The group argued that Kansas’s 2013 adoption of science standards based on the Next Generation Science Standards and the National Research Council’s framework constituted an unconstitutional government establishment of religion and also violated the First Amendment free exercise of religion rights of the families.
A federal district court held in 2014 that the group and its members lacked standing to bring the suit because the alleged injuries were abstract.
In an April decision, a three-judge panel of the U.S. Court of Appeals for the 10th Circuit, in Denver, unanimously upheld the district court and rejected COPE’s theories of legal injury.
“COPE does not offer any facts to support the conclusion that the Standards condemn any religion or send a message of endorsement,” the 10th Circuit court said. “And any fear of biased instruction is premised on COPE’s predictions of school districts’ responses to the Standards--an attempt by COPE to recast a future injury as a present one.”

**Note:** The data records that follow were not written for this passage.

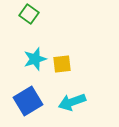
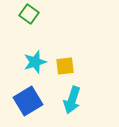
cyan star: moved 3 px down
yellow square: moved 3 px right, 2 px down
cyan arrow: moved 2 px up; rotated 52 degrees counterclockwise
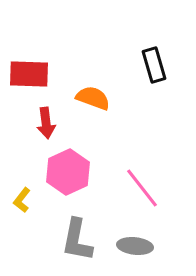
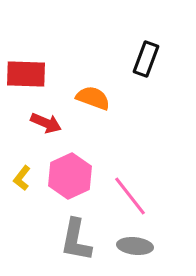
black rectangle: moved 8 px left, 6 px up; rotated 36 degrees clockwise
red rectangle: moved 3 px left
red arrow: rotated 60 degrees counterclockwise
pink hexagon: moved 2 px right, 4 px down
pink line: moved 12 px left, 8 px down
yellow L-shape: moved 22 px up
gray L-shape: moved 1 px left
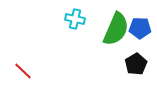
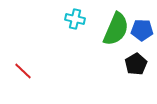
blue pentagon: moved 2 px right, 2 px down
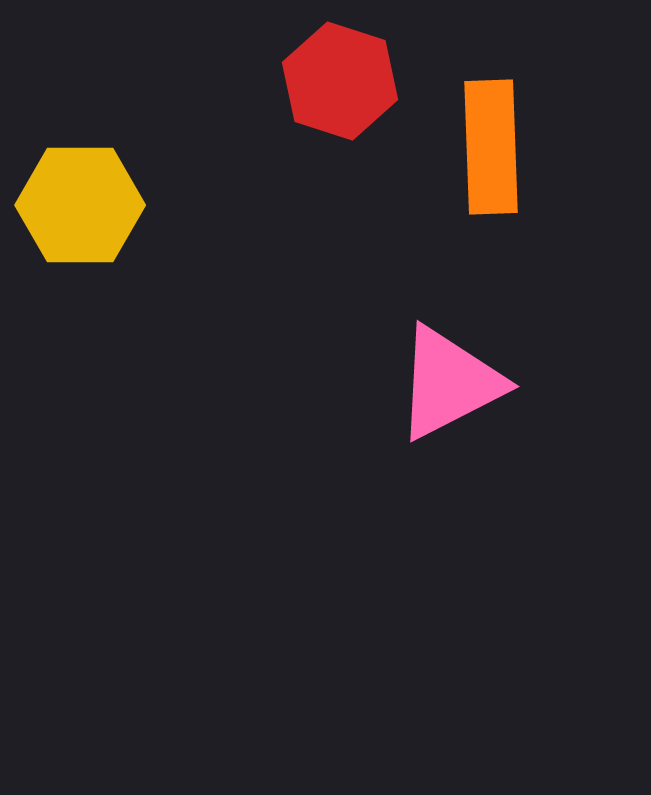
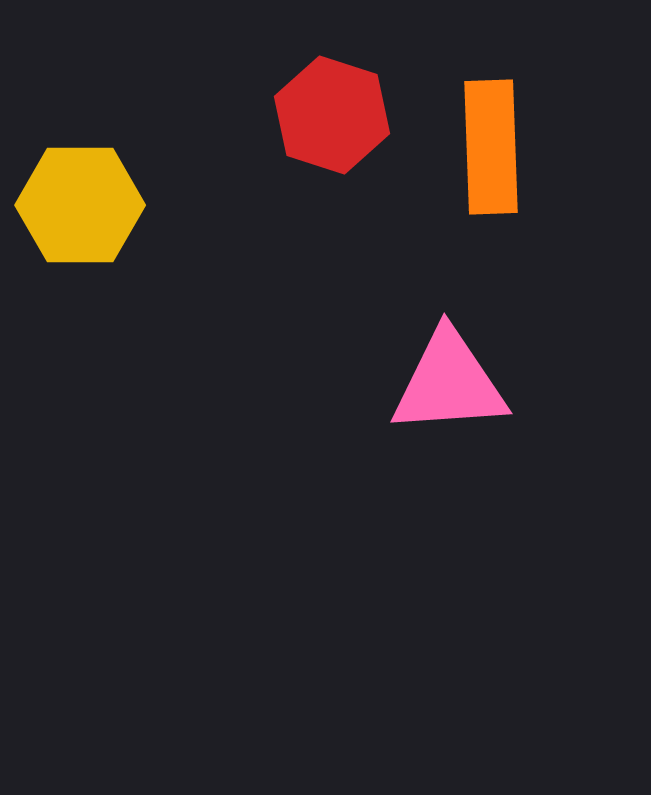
red hexagon: moved 8 px left, 34 px down
pink triangle: rotated 23 degrees clockwise
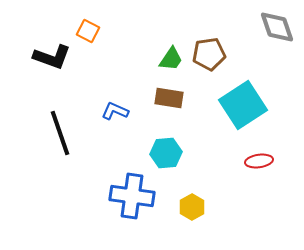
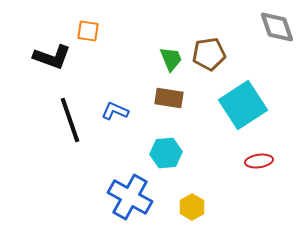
orange square: rotated 20 degrees counterclockwise
green trapezoid: rotated 56 degrees counterclockwise
black line: moved 10 px right, 13 px up
blue cross: moved 2 px left, 1 px down; rotated 21 degrees clockwise
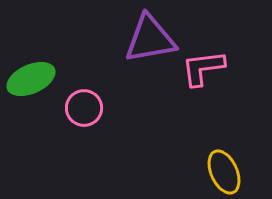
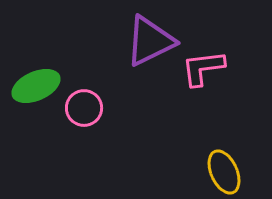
purple triangle: moved 2 px down; rotated 16 degrees counterclockwise
green ellipse: moved 5 px right, 7 px down
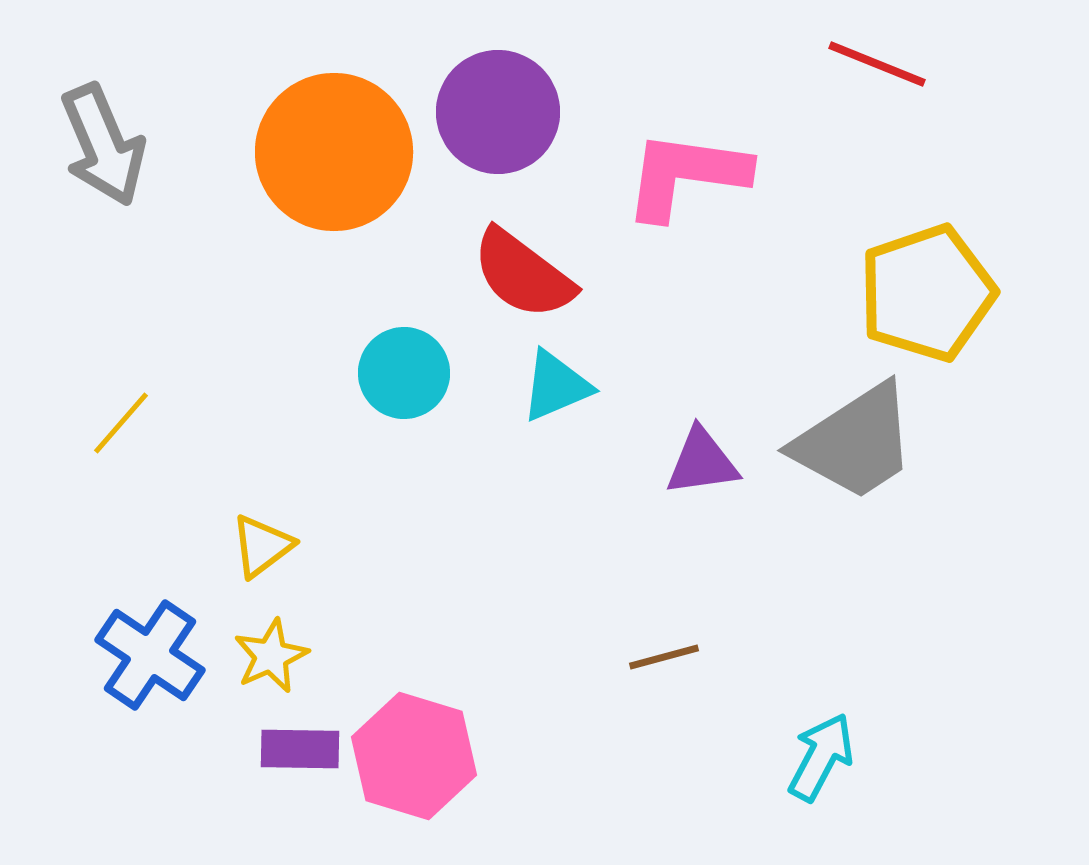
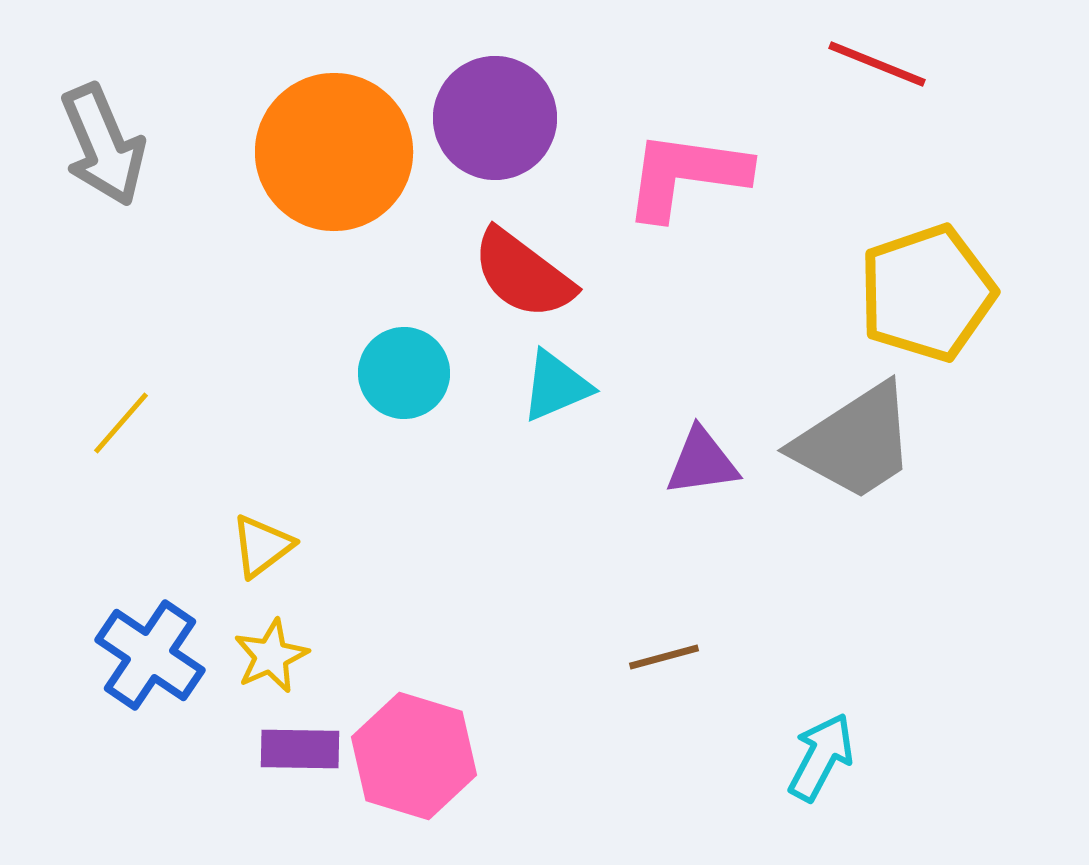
purple circle: moved 3 px left, 6 px down
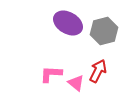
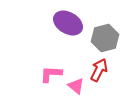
gray hexagon: moved 1 px right, 7 px down
red arrow: moved 1 px right, 1 px up
pink triangle: moved 3 px down
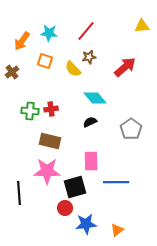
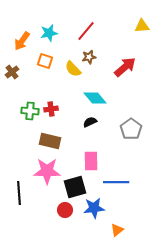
cyan star: rotated 18 degrees counterclockwise
red circle: moved 2 px down
blue star: moved 8 px right, 16 px up
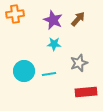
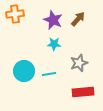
red rectangle: moved 3 px left
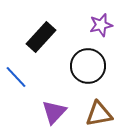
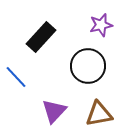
purple triangle: moved 1 px up
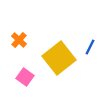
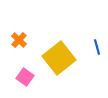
blue line: moved 7 px right; rotated 42 degrees counterclockwise
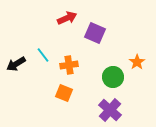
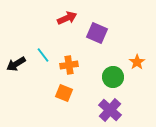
purple square: moved 2 px right
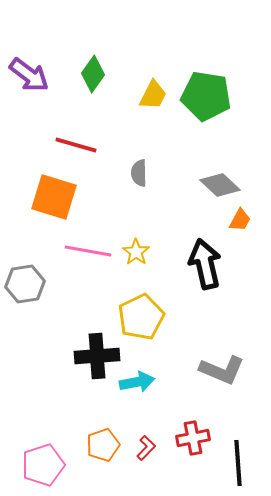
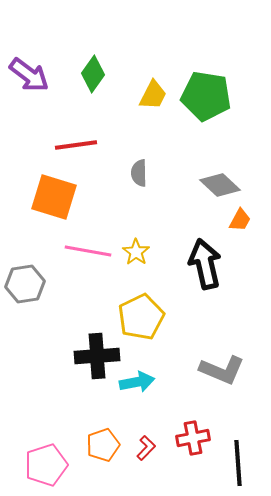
red line: rotated 24 degrees counterclockwise
pink pentagon: moved 3 px right
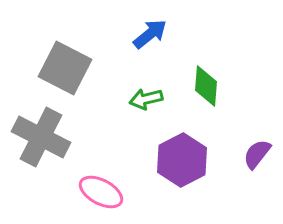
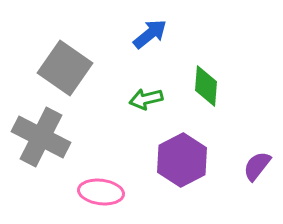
gray square: rotated 8 degrees clockwise
purple semicircle: moved 12 px down
pink ellipse: rotated 21 degrees counterclockwise
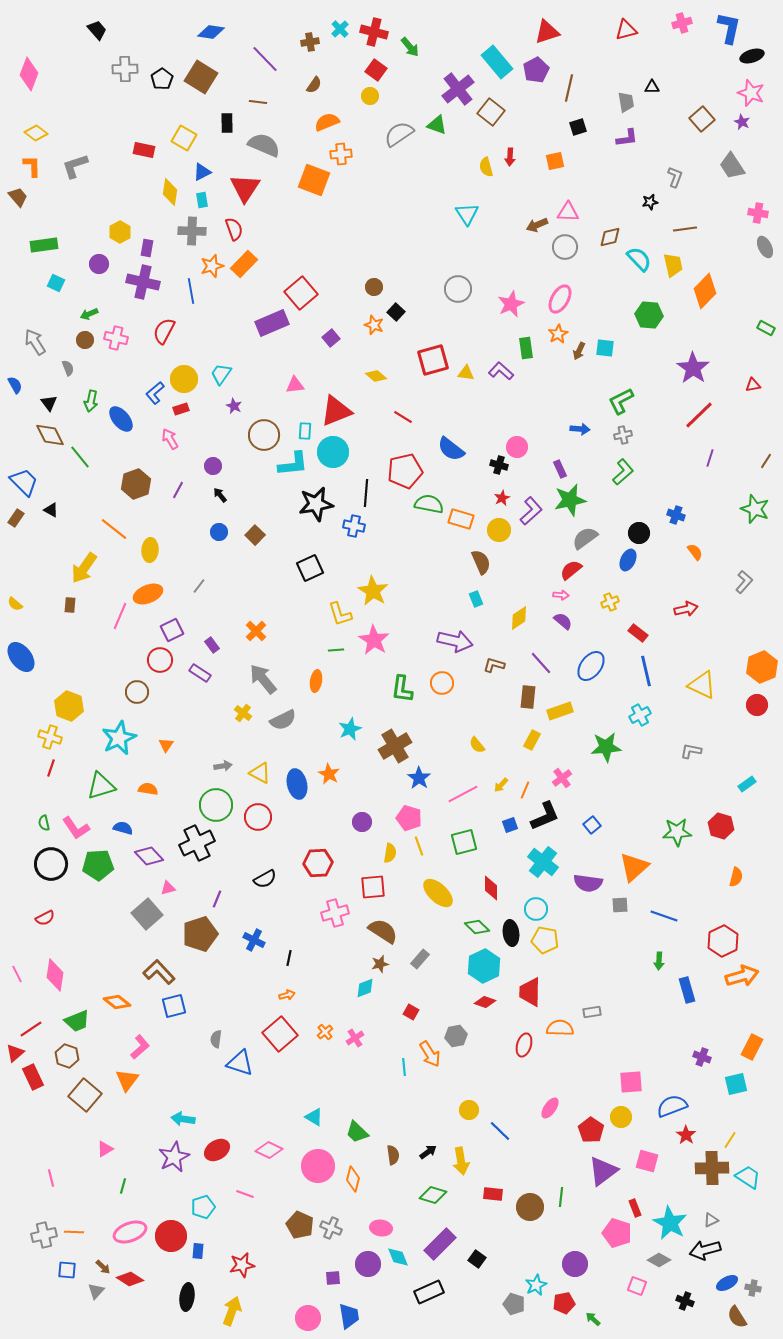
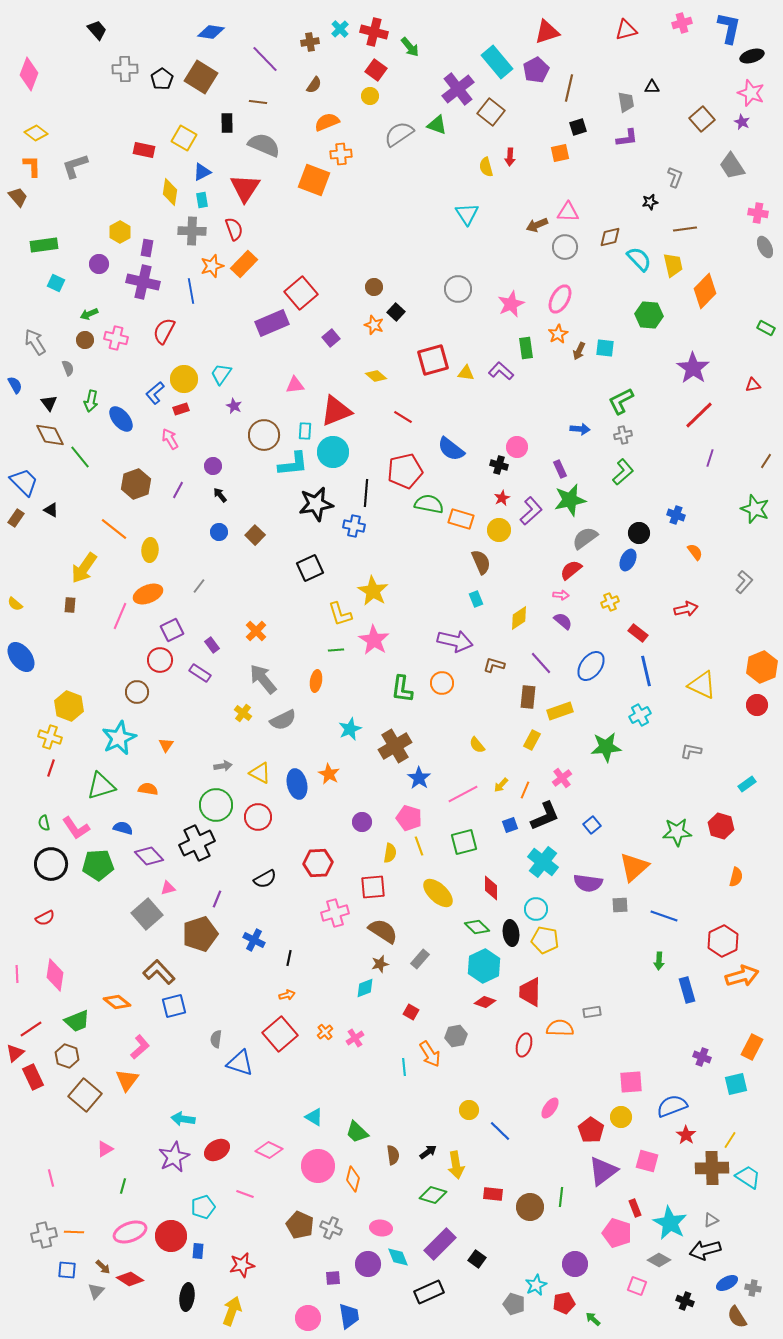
orange square at (555, 161): moved 5 px right, 8 px up
pink line at (17, 974): rotated 24 degrees clockwise
yellow arrow at (461, 1161): moved 5 px left, 4 px down
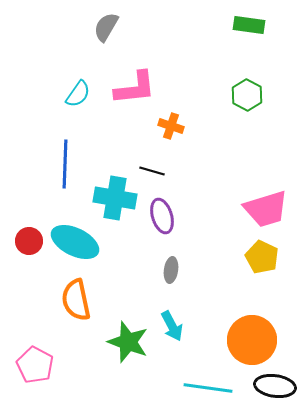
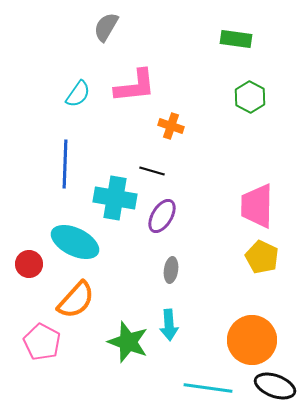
green rectangle: moved 13 px left, 14 px down
pink L-shape: moved 2 px up
green hexagon: moved 3 px right, 2 px down
pink trapezoid: moved 9 px left, 3 px up; rotated 108 degrees clockwise
purple ellipse: rotated 48 degrees clockwise
red circle: moved 23 px down
orange semicircle: rotated 126 degrees counterclockwise
cyan arrow: moved 3 px left, 1 px up; rotated 24 degrees clockwise
pink pentagon: moved 7 px right, 23 px up
black ellipse: rotated 12 degrees clockwise
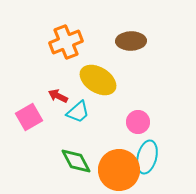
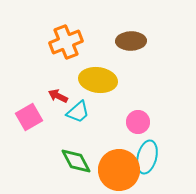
yellow ellipse: rotated 24 degrees counterclockwise
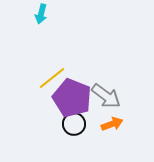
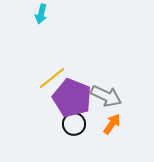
gray arrow: rotated 12 degrees counterclockwise
orange arrow: rotated 35 degrees counterclockwise
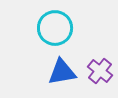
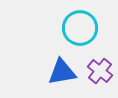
cyan circle: moved 25 px right
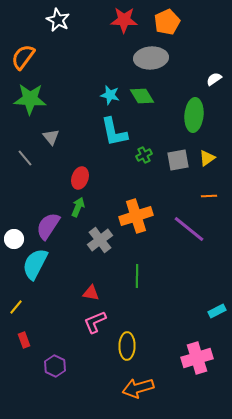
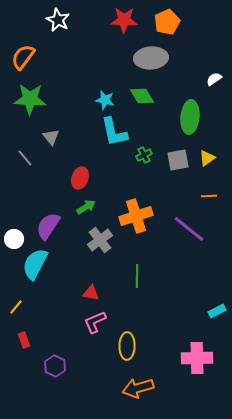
cyan star: moved 5 px left, 5 px down
green ellipse: moved 4 px left, 2 px down
green arrow: moved 8 px right; rotated 36 degrees clockwise
pink cross: rotated 16 degrees clockwise
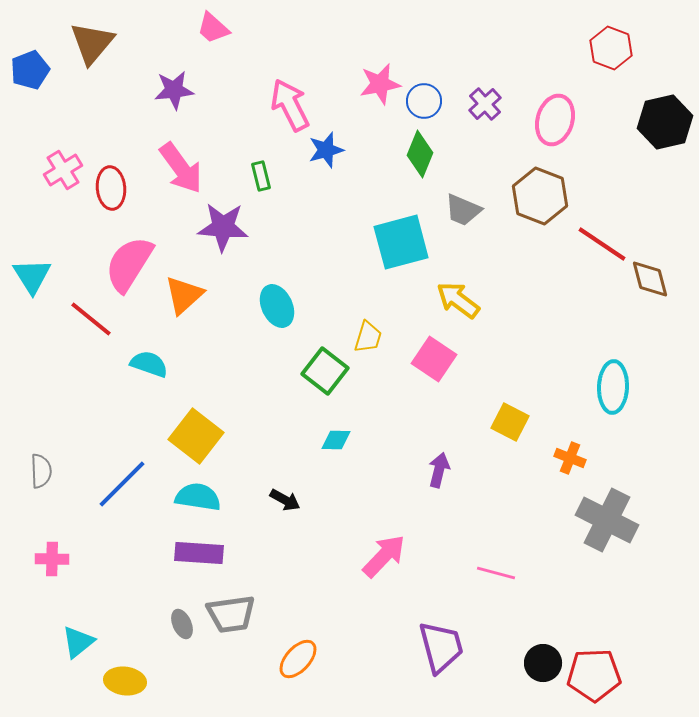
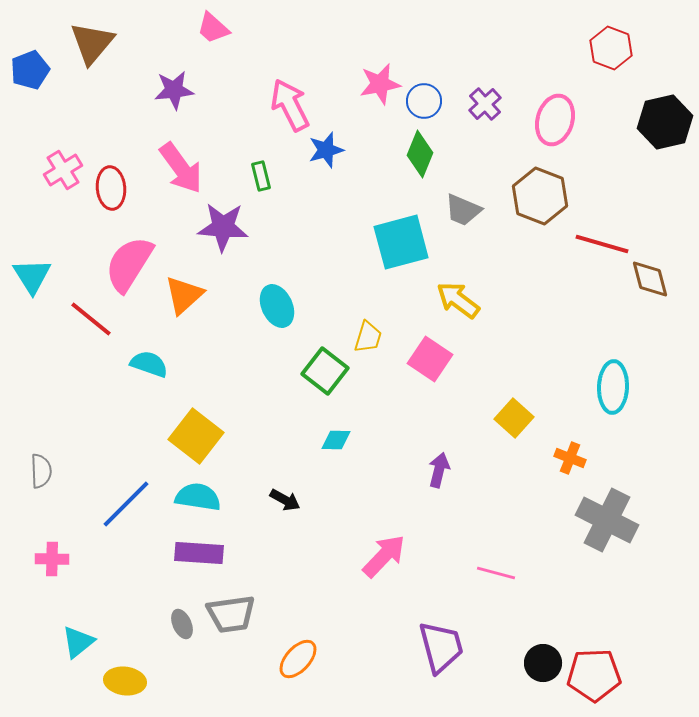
red line at (602, 244): rotated 18 degrees counterclockwise
pink square at (434, 359): moved 4 px left
yellow square at (510, 422): moved 4 px right, 4 px up; rotated 15 degrees clockwise
blue line at (122, 484): moved 4 px right, 20 px down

The U.S. Supreme Court asked Kansas to respond to COPE’s appeal, and the state stressed that curriculum decisions remain a matter for local school districts.
“Although Kansas law requires the state board of education to establish curriculum standards, locally elected school boards remain free to determine their own curricula,” said the brief filed by Kansas Attorney General Derek Schmidt. He added that COPE had not alleged that any children involved in the suit attended school districts where the science standards had been implemented.
The Supreme Court issued a short order on Nov. 14 declining without comment to hear the group’s appeal in COPE v. Kansas State Board of Education (Case No. 16-229).